§ Tekstfragment:
┄┄┄┄┄┄┄┄┄┄┄┄┄┄┄┄┄┄┄┄
07 okt 2016

Kinderen moeten minder vaak verplicht meedoen

Cijfers over speelpleinwerk in Vlaanderen en Brussel  

Speelpleinwerkingen laten kinderen meer keuze dan 5 jaar geleden. Dat blijkt uit een enquête van de Vlaamse Dienst Speelpleinwerk (VDS) bij 152 speelpleinorganisatoren. Ze hebben vaker de optie om hun speelmenu à la carte samen te stellen. Werkingen bieden activiteiten aan, maar daarnaast is er meer ruimte om spontaan te spelen met materiaal en terrein. Goed nieuws volgens de VDS: “Vakantie voor kinderen is niet anders dan voor volwassenen. Het staat synoniem voor mogen en niet moeten. Het is kiezen waar jij zin in hebt. Keuze én variatie maken dat kinderen een écht vakantiegevoel ervaren! Meer en meer speelpleinorganisatoren hebben die boodschap begrepen.” 


Kinderen geven de voorkeur aan een open benadering van spelen

Uit recent onderzoek blijkt dat kinderen op het speelplein, als ze zelf mogen kiezen, de voorkeur geven aan een open benadering van spelen. Kinderen waarderen de combinatie van spontaan (eigen) spel en georganiseerd spel. De meerderheid van de speelpleinwerkingen omschrijft zichzelf als ‘een combinatie tussen open en gesloten aanbod’.

Vandaag kunnen kinderen op 25% van de werkingen op élk moment kiezen tussen spontaan spel en georganiseerd spel. 5 jaar geleden zagen we al dat meer en meer werkingen experimenteerden met een open speelaanbod in de namiddag, maar in de voormiddag nog steeds de klassieke toer op gingen. 1 op 4 kiest nu bewust voor een open speelaanbod gedurende de hele dag. 

1 op 4 kinderen speelde op een speelpleinwerking

De VDS organiseert elke vijf jaar een enquête bij alle speelpleinorganisatoren. Daaruit blijkt dat in 2015 bijna 185.000 verschillende kinderen of 1 op 4 kinderen in Vlaanderen de weg naar een speelpleinwerking in hun buurt vonden. Dat zijn er 38.000 meer dan 5 jaar geleden. 

In totaal tellen Vlaanderen en Brussel 557 speelpleinwerkingen waarvan 70% door lokale besturen wordt georganiseerd. De VDS stelt vast dat het aandeel gemeentelijke werkingen ten opzichte van particuliere werkingen toeneemt. Dit is te verklaren door de toenemende druk op (kleine) organisatoren, continuïteit van personen, administratie en regelgeving… Meer en meer gemeenten zien het ook als een basisopdracht om speelpleinwerk te organiseren, waardoor ze het particuliere speelpleinwerk ondersteunen en soms ook overnemen als het minder goed gaat.
┄┄┄┄┄┄┄┄┄┄┄┄┄┄┄┄┄┄┄┄
§ Opdrachten:
[1] Noem alle getallen groter dan honderd die in het artikel over speelpleinwerk voorkomen.
[2] Schrijf het deel van het artikel over speelpleinwerk over dat opent met de woorden "De VDS organiseert" en sluit met "minder goed gaat.".
[3] Vertaal de volgende zin uit het artikel over speelpleinwerk in het Engels: "De VDS organiseert elke vijf jaar een enquête bij alle speelpleinorganisatoren."
De lijst hieronder heeft geen verband met het artikel over speelpleinwerk.

Vermeldingen van gelabelde gebieden
┄┄┄┄┄┄┄┄┄┄┄┄┄┄┄┄┄┄┄┄
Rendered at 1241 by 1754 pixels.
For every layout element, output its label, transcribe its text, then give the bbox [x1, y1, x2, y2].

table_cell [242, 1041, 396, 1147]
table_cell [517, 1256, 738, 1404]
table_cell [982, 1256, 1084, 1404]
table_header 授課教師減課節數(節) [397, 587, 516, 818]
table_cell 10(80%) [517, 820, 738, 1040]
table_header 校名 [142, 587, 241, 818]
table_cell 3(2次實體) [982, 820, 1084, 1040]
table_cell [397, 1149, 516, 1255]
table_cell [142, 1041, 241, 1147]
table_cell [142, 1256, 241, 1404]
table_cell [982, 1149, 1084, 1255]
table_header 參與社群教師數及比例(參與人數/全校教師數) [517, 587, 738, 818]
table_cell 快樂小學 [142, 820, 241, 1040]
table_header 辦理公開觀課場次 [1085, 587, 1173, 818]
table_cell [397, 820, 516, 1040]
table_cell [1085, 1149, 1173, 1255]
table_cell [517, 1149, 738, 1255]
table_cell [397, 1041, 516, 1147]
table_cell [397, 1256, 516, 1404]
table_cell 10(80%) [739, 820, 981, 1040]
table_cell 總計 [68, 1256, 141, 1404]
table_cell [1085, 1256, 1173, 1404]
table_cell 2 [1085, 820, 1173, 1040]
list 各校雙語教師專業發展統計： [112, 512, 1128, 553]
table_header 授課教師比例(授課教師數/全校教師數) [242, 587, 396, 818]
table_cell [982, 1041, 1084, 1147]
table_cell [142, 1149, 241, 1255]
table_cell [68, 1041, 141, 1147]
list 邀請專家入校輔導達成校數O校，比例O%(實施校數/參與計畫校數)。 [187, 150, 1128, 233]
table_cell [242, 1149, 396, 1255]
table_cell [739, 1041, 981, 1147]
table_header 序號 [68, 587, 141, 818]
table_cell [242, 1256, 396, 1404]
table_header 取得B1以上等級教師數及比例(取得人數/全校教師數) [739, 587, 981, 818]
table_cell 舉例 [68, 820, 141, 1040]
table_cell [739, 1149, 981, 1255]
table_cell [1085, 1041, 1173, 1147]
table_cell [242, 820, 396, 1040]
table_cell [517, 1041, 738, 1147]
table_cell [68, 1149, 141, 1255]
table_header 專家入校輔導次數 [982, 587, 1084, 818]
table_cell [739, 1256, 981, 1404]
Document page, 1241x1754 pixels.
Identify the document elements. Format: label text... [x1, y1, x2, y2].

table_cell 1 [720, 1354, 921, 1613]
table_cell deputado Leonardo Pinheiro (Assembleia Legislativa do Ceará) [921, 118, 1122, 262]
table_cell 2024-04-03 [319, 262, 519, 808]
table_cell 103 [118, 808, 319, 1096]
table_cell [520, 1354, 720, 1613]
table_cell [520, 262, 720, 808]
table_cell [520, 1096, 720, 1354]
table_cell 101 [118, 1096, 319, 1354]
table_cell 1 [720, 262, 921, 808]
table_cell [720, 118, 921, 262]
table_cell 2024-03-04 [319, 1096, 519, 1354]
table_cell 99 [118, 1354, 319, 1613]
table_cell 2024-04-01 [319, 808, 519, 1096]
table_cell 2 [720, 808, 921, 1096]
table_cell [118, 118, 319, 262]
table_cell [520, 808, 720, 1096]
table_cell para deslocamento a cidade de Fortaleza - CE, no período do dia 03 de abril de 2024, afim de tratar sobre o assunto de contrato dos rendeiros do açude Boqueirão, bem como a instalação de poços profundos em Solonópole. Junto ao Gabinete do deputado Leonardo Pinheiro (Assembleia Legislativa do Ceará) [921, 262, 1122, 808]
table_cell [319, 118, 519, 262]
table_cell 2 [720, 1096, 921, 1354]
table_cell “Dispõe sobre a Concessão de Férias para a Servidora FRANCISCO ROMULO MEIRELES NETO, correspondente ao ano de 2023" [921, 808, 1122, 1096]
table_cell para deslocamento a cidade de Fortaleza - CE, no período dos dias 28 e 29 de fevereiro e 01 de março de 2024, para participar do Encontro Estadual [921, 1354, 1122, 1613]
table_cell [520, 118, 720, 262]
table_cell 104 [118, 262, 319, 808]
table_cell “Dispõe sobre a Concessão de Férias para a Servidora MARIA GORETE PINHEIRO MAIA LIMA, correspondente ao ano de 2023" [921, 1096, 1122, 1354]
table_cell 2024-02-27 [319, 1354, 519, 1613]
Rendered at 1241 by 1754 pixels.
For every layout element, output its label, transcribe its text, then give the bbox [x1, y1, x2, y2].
┄┄┄┄┄┄┄┄┄┄┄┄┄┄┄┄┄┄┄┄
§ De antwoorden:
[1] 2016, 152, 2015, 185.000, 38.000, 557

[2]
De VDS organiseert elke vijf jaar een enquête bij alle speelpleinorganisatoren. Daaruit blijkt dat in 2015 bijna 185.000 verschillende kinderen of 1 op 4 kinderen in Vlaanderen de weg naar een speelpleinwerking in hun buurt vonden. Dat zijn er 38.000 meer dan 5 jaar geleden. 

In totaal tellen Vlaanderen en Brussel 557 speelpleinwerkingen waarvan 70% door lokale besturen wordt georganiseerd. De VDS stelt vast dat het aandeel gemeentelijke werkingen ten opzichte van particuliere werkingen toeneemt. Dit is te verklaren door de toenemende druk op (kleine) organisatoren, continuïteit van personen, administratie en regelgeving… Meer en meer gemeenten zien het ook als een basisopdracht om speelpleinwerk te organiseren, waardoor ze het particuliere speelpleinwerk ondersteunen en soms ook overnemen als het minder goed gaat.

[3] The VDS conducts a survey of all playground organizers every five years.